╭─ Source data
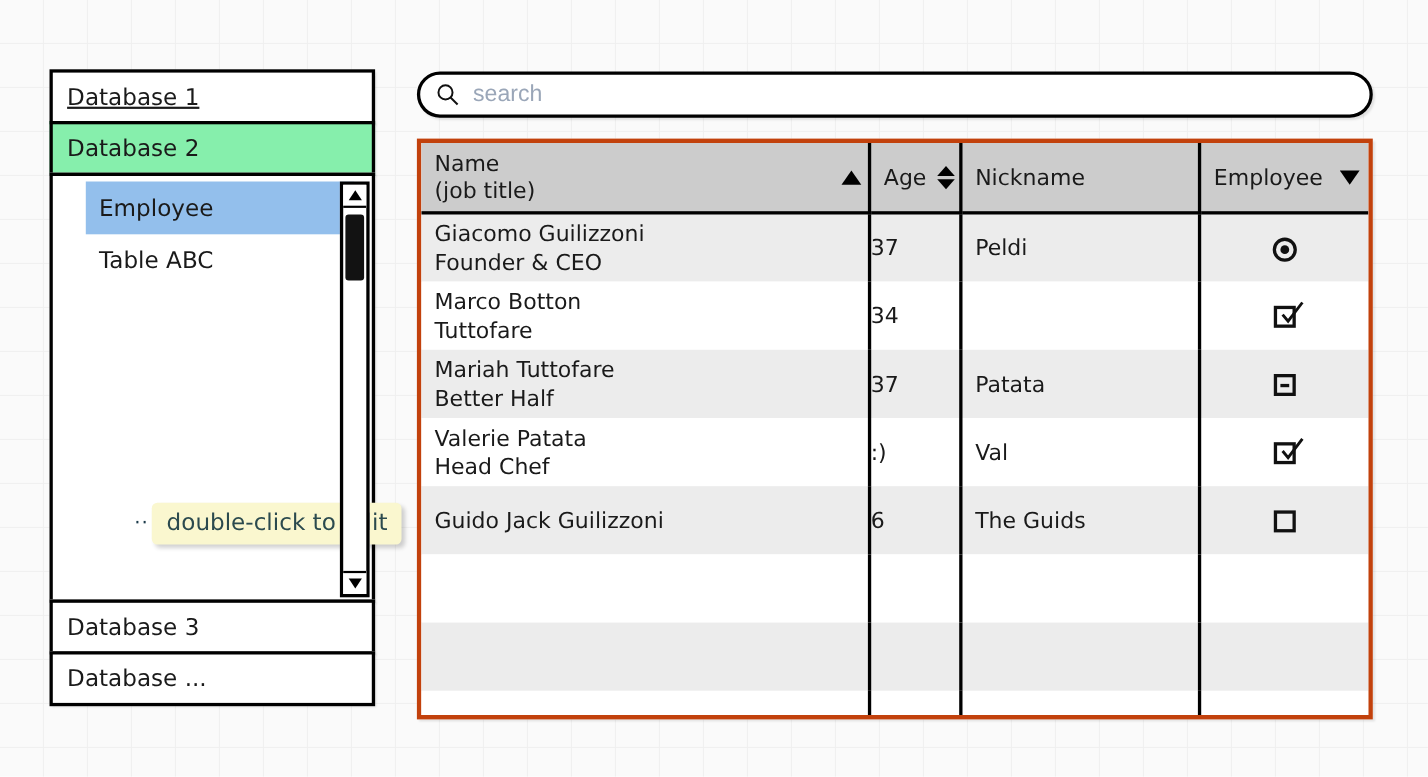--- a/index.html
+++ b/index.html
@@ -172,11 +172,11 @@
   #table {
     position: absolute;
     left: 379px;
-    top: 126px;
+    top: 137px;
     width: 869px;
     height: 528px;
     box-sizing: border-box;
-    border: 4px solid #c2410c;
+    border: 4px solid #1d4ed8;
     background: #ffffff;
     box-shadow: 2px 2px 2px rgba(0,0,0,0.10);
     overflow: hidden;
╰─
[Required action] I need every line of the data that has the word "solid"; please list them.

[Response to the exercise]
-    border: 4px solid #c2410c;
+    border: 4px solid #1d4ed8;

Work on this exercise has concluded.